Rapleaf is a data aggregation company.  Aggregators collect data from many different sources and make them searchable.  Examples of other aggregators are Lexis Nexis, Experian, and Google.  What makes Rapleaf interesting is that their sources include social media like Facebook and LinkedIn.  They collect information from public social media accounts to develop an understanding of consumer interests.  This is an extension of a form of market research that has gone on for decades.  Experian, for instance, collects information from hundreds of sources about consumer behavior and characteristics.  A company that has a product that they think is of interest to well-educated women between the ages of 25 and 35 can go to Experian to find a group of likely customers who meet the criteria.  This helps the company be more targeted with its marketing efforts.  And you could argue that it helps the consumers as well.  Those who are most likely to be interested in the product learn about it.  Those who are unlikely to be interested in it are not bothered by unwanted junk mail – at least from that company.  We get plenty of junk mail as it is.  Any efforts to reduce the volume – or at least make the junk mail we get more interesting – are welcome!

Clearly, social media contain a great deal of information that might be helpful to marketers about interests and attitudes.  Rapleaf has found a way to collect and organize this information.  Now if you’re thinking this is the stalkers best friend, you’re wrong for several reasons. 

First, all of the personal information that is returned by Rapleaf is already public on the individual’s social media accounts.  You can try it out yourself.  Go to and create an account.  You will get an instant report on what they have on you.  My Rapleaf profile is underwhelming.  They put me in the proper age category and categorized some of my interests, including music, nonprofits, news and current events, and social networking.  These are accurate as far as they go, but they are not secrets.
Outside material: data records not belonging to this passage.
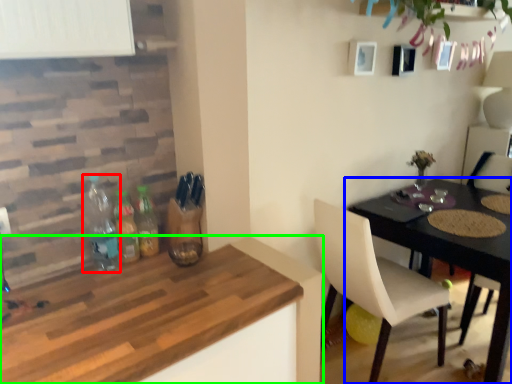
Question: Which object is positioned farthest from bottle (highlighted by a red box)? Select from table (highlighted by a blue box) and kitchen & dining room table (highlighted by a green box).

Choices:
 (A) table
 (B) kitchen & dining room table

Answer: (A)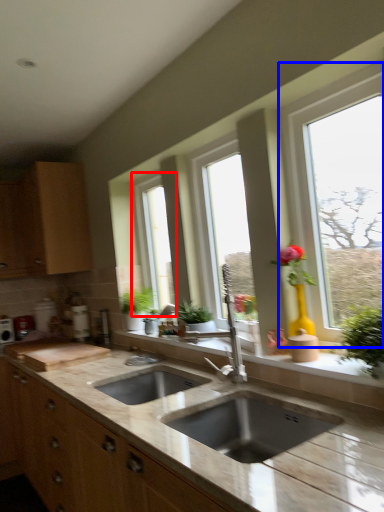
Question: Which object is further to the camera taking this photo, window (highlighted by a red box) or window (highlighted by a blue box)?

Choices:
 (A) window
 (B) window

Answer: (A)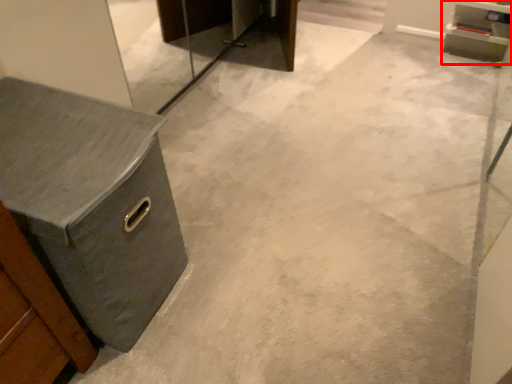
Question: From the image's perspective, considering the relative positions of cabinetry (annotated by the red box) and chest of drawers in the image provided, where is cabinetry (annotated by the red box) located with respect to the staircase?

Choices:
 (A) above
 (B) below

Answer: (A)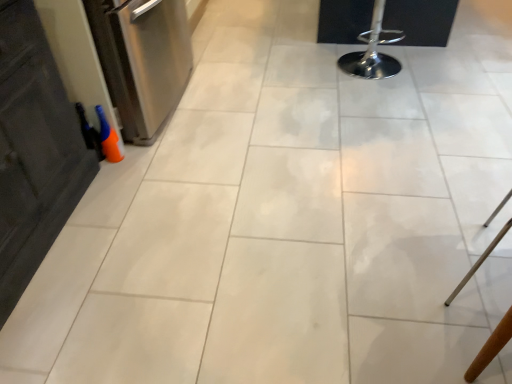
Where is `free region on the left part of wooden chair at lower right`? This screenshot has width=512, height=384. free region on the left part of wooden chair at lower right is located at coordinates (409, 266).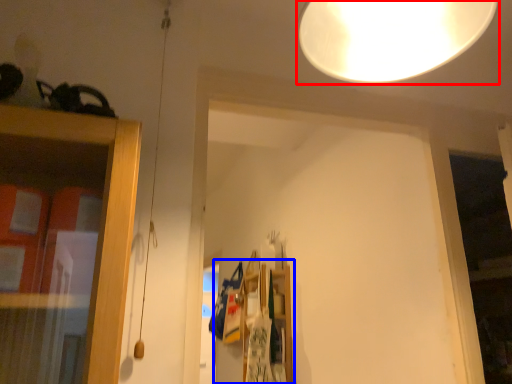
Question: Which object is further to the camera taking this photo, lamp (highlighted by a red box) or shelf (highlighted by a blue box)?

Choices:
 (A) lamp
 (B) shelf

Answer: (B)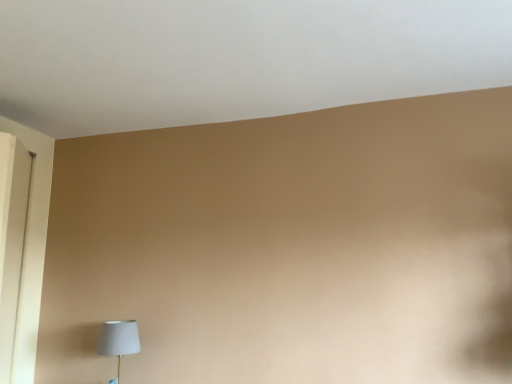
In order to click on matte gray lampshade at lower left in this screenshot , I will do tap(119, 340).

In the scene shown: What is the approximate height of matte gray lampshade at lower left?

16.19 inches.

This screenshot has width=512, height=384. What do you see at coordinates (119, 340) in the screenshot?
I see `matte gray lampshade at lower left` at bounding box center [119, 340].

Locate an element on the screen. This screenshot has height=384, width=512. matte gray lampshade at lower left is located at coordinates (119, 340).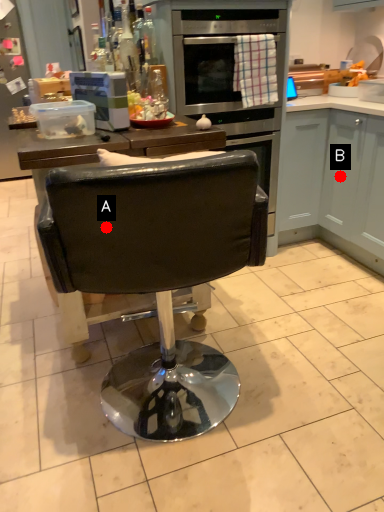
Question: Two points are circled on the image, labeled by A and B beside each circle. Which point is closer to the camera?

Choices:
 (A) A is closer
 (B) B is closer

Answer: (A)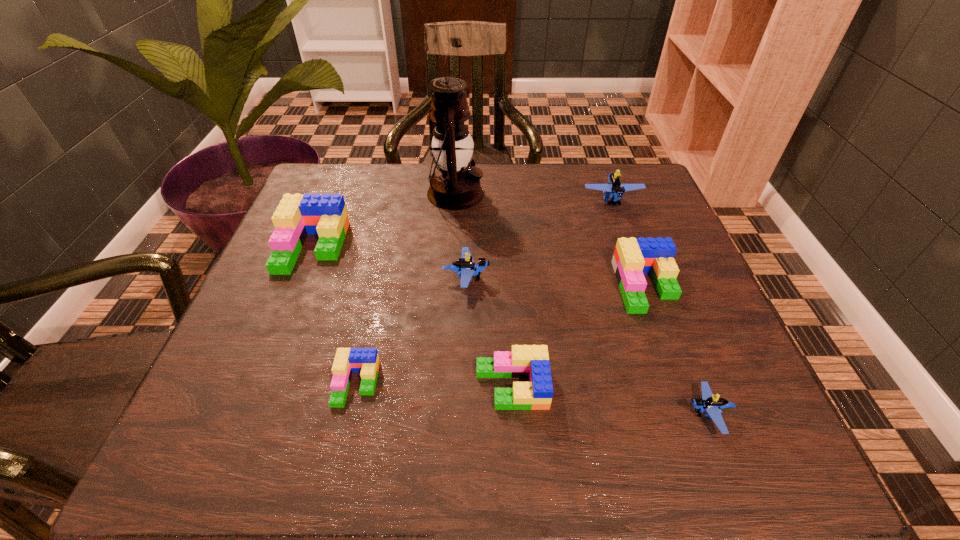
Identify the location of the nearest blue Lego. (712, 404).

Find the location of a particular element. This screenshot has height=540, width=960. the second object from left to right is located at coordinates (347, 360).

Where is `the shortest object`? the shortest object is located at coordinates (347, 360).

The image size is (960, 540). Find the location of `free space located on the side of the tallest object, there is a wick adjustment knob`. free space located on the side of the tallest object, there is a wick adjustment knob is located at coordinates (526, 193).

What are the coordinates of `vacant area situated 0.150m on the front-facing side of the farthest Lego` in the screenshot? It's located at (632, 256).

The width and height of the screenshot is (960, 540). I want to click on vacant space situated on the front of the leftmost object, so click(x=247, y=407).

The image size is (960, 540). In order to click on vacant space located 0.260m on the front-facing side of the second biggest blue Lego in this screenshot , I will do `click(612, 278)`.

The height and width of the screenshot is (540, 960). Find the location of `vacant space located 0.140m on the back of the rightmost green Lego`. vacant space located 0.140m on the back of the rightmost green Lego is located at coordinates (622, 222).

Locate an element on the screen. The height and width of the screenshot is (540, 960). vacant point located 0.160m on the back of the third green Lego from left to right is located at coordinates (507, 297).

This screenshot has width=960, height=540. Find the location of `vacant space located 0.090m on the front-facing side of the smallest blue Lego`. vacant space located 0.090m on the front-facing side of the smallest blue Lego is located at coordinates (630, 414).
You can find out the same information and more by reading my LinkedIn profile and my Facebook page.  Like many social media users, I keep my privacy settings fairly loose.  I respect those who prefer to only share information with those they know, but my attitude is – what’s the point of social media if you don’t want to be social?

Second, there is no search form at Rapleaf that allows you to search for specific individuals.  Rapleaf is a for-profit company and they want to sell this information to paying customers.  If you have a corporate account, you can build a search tool (they provide the API code).  But if you have a corporate account, you’re probably not interested in searching for information on a particular person.  As I said above, there are better and more direct ways to do that.  Instead, you want to get a block of potential customers to whom you can direct your message.  If you do not have a corporate account, you can only view your own record at

Third, if you want to opt-out of Rapleaf’s database, they give you a way to do it right on their website. 
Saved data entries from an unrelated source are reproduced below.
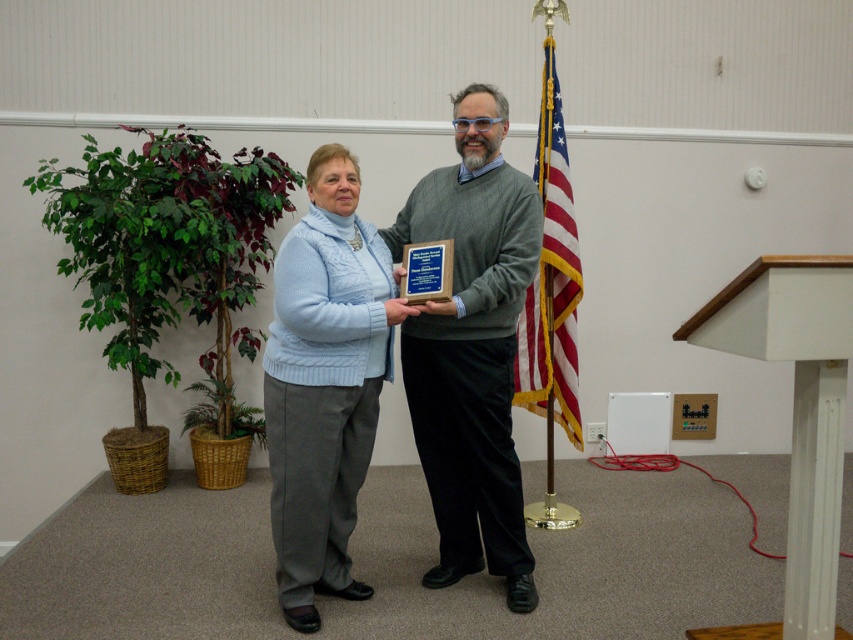
Question: Estimate the real-world distances between objects in this image. Which object is farther from the american flag at center?

Choices:
 (A) matte gray sweater at center
 (B) white glossy podium at center

Answer: (B)

Question: Estimate the real-world distances between objects in this image. Which object is farther from the american flag at center?

Choices:
 (A) light blue sweater at center
 (B) white glossy podium at center

Answer: (B)

Question: Considering the real-world distances, which object is farthest from the matte gray sweater at center?

Choices:
 (A) american flag at center
 (B) light blue sweater at center
 (C) white glossy podium at center

Answer: (A)

Question: Where is light blue sweater at center located in relation to white glossy podium at center in the image?

Choices:
 (A) right
 (B) left

Answer: (B)

Question: Is white glossy podium at center wider than american flag at center?

Choices:
 (A) yes
 (B) no

Answer: (A)

Question: From the image, what is the correct spatial relationship of matte gray sweater at center in relation to light blue sweater at center?

Choices:
 (A) right
 (B) left

Answer: (A)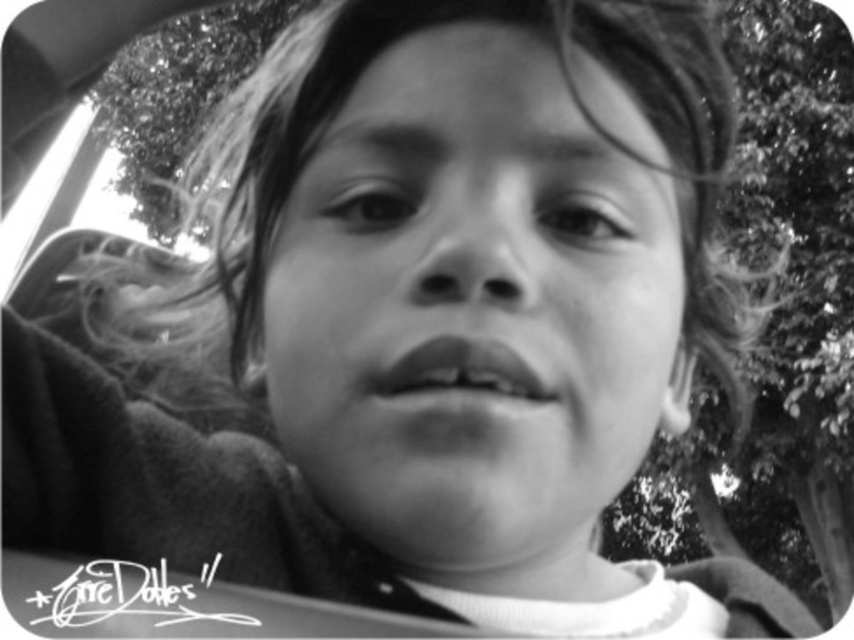
Question: Which object appears farthest from the camera in this image?

Choices:
 (A) smooth skin lips at center
 (B) smooth skin face at center

Answer: (A)

Question: Among these objects, which one is nearest to the camera?

Choices:
 (A) smooth skin lips at center
 (B) smooth skin face at center

Answer: (B)

Question: Can you confirm if smooth skin face at center is positioned below smooth skin lips at center?

Choices:
 (A) yes
 (B) no

Answer: (B)

Question: Is smooth skin face at center above smooth skin lips at center?

Choices:
 (A) yes
 (B) no

Answer: (A)

Question: Does smooth skin face at center appear on the left side of smooth skin lips at center?

Choices:
 (A) yes
 (B) no

Answer: (B)

Question: Which point is closer to the camera?

Choices:
 (A) smooth skin lips at center
 (B) smooth skin face at center

Answer: (B)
Sadly, the Wall Street Journal did a disservice to Rapleaf and its customers by taking the tone of an exposé in Monday’s article.  If your only exposure to Rapleaf is from that article, you would be alarmed.  The WSJ paints the picture of a company that is “tracking” social media users.  That’s a bit sensationalized.  It is more accurate to think of Rapleaf’s service as a social media append – or an interest append, if you will.  Nonprofits and for-profits use similar appends all the time – email appends and address updates for example.  These help organizations communicate more effectively and efficiently with their constituencies.  By knowing something about your constituents’ interests your marketing team can craft a message that is most appealing to specific segments, and, where appropriate exclude segments where their interests do not line up with your mission.